The France–Philippines relations refers to the foreign relations between France and the Philippines. In 1947, France and the Philippines signed a Treaty of Amity which established diplomatic relations with the two countries.
Relations between France and the Philippines had its roots since the Age of Exploration. When the Spanish expedition under Magellan reached the Philippines, 15 Frenchmen were among its crew. This includes Jean Petit of Angers, Lieutenant of Trinidad and Bernard Calmette, chaplain of San Antonio.

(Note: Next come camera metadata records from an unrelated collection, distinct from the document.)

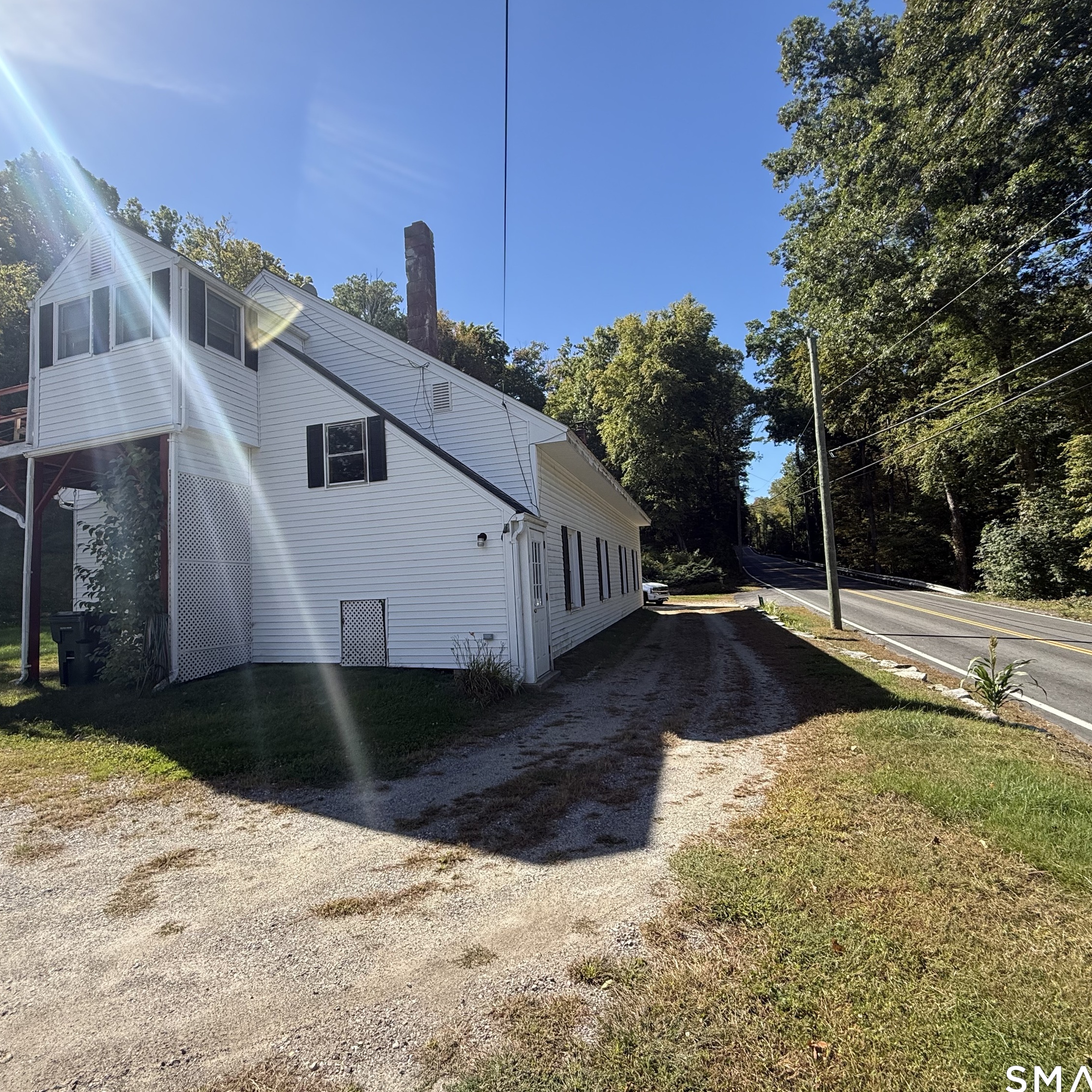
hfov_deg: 83.6
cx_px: 479
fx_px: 607
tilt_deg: +5.0
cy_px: 543
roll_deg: +2.7
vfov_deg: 84.0
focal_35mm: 17
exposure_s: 1/779
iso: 50
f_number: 2.2
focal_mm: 2.22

French missionaries also contributed to the spread of Christianity in the Philippines. The first Diocesan seminary in the Philippines, the seminary of St. Clement in Manila, was set up with the aid of French Monsignor Charles-Thomas Maillard de Tournon in 1704. French traders, technicians, soldiers, and officers and crews under the Manila Galleon trade also came to the Philippines. The French recognized the potentials of the Philippines in the trading sector by the 17th century. France discovered the potential use of abaca in the manufacture of naval supplies, particularly ropes. Despite restrictions of Spanish colonial government's restrictions against foreign trade, French and other foreign traders were already in Manila before it was formally opened for foreign trade. Paris fashion became the standard in Manila. Foreign traders imported French products such as stockings, muslin and linen cloth, umbrellas, gloves and coats in the Philippines while the Filipinos exported most of its indigo to France.
France became the first country to establish a consul in Spanish Philippines, followed by Belgium, the United States and finally Great Britain in November 1844. France established its consul in Manila in March 1824.
Upon the opening of the Suez Canal, relations between the Philippines and European countries, including France became more significant. Some rich and intellectual Filipinos came to France, which includes Jose Rizal, Felix Hidalgo and Juan Luna. French congregations founded colleges in the Philippines, among these colleges were the Assumption College and Saint Paul College. French Liberalism also found its way to the Philippines which influenced the Filipino colonial government opposition, the reformists and the revolutionaries.
During the centennial of the French Revolution in 1889, José Rizal sought to organize a conference called the Association Internationale des Philippinistes which was to be launched with Ferdinand Blumentritt, the President and Edmond Plauchut, the Vice President. The French also permitted Rizal to live in exile in France where he wrote the books Noli Me Tangere and El Filibusterismo.
The revolutionaries of the Philippines sought France for support. In January 1897, the Philippine Commission in Hong Kong sent a petition to M. Henry Hannoteaux, Minister of Foreign Affairs, enumerating 50 points concerning the Philippine grievance against Spain and calling for France's assistance. In 1898, Emilio Aguinaldo also sent his delegate to Paris for the negotiation of an agreement, which concerned the fate of the Philippines in the aftermath of the Spanish-American War. Lastly, Filipino residents in Paris, urged by the Philippine government in exile in Hong Kong, made a commission calling for the recognition of the Republic. The commission was led by Pedro Roxas and Juan Luna.
However the Filipino revolutionaries failed to garner French support. France remained neutral and distanced itself from the Filipino revolutionaries as France respected Spain's sovereignty over the Philippines as a fellow colonial power.
Filipinos in France
More than 60,000 Filipino currently residing in France, half of them live illegally. 80% of Filipinos in France have lived in the nation for less than seven years, and 95% have lived in France for less than 15 years. Paris is home to a small Filipino community.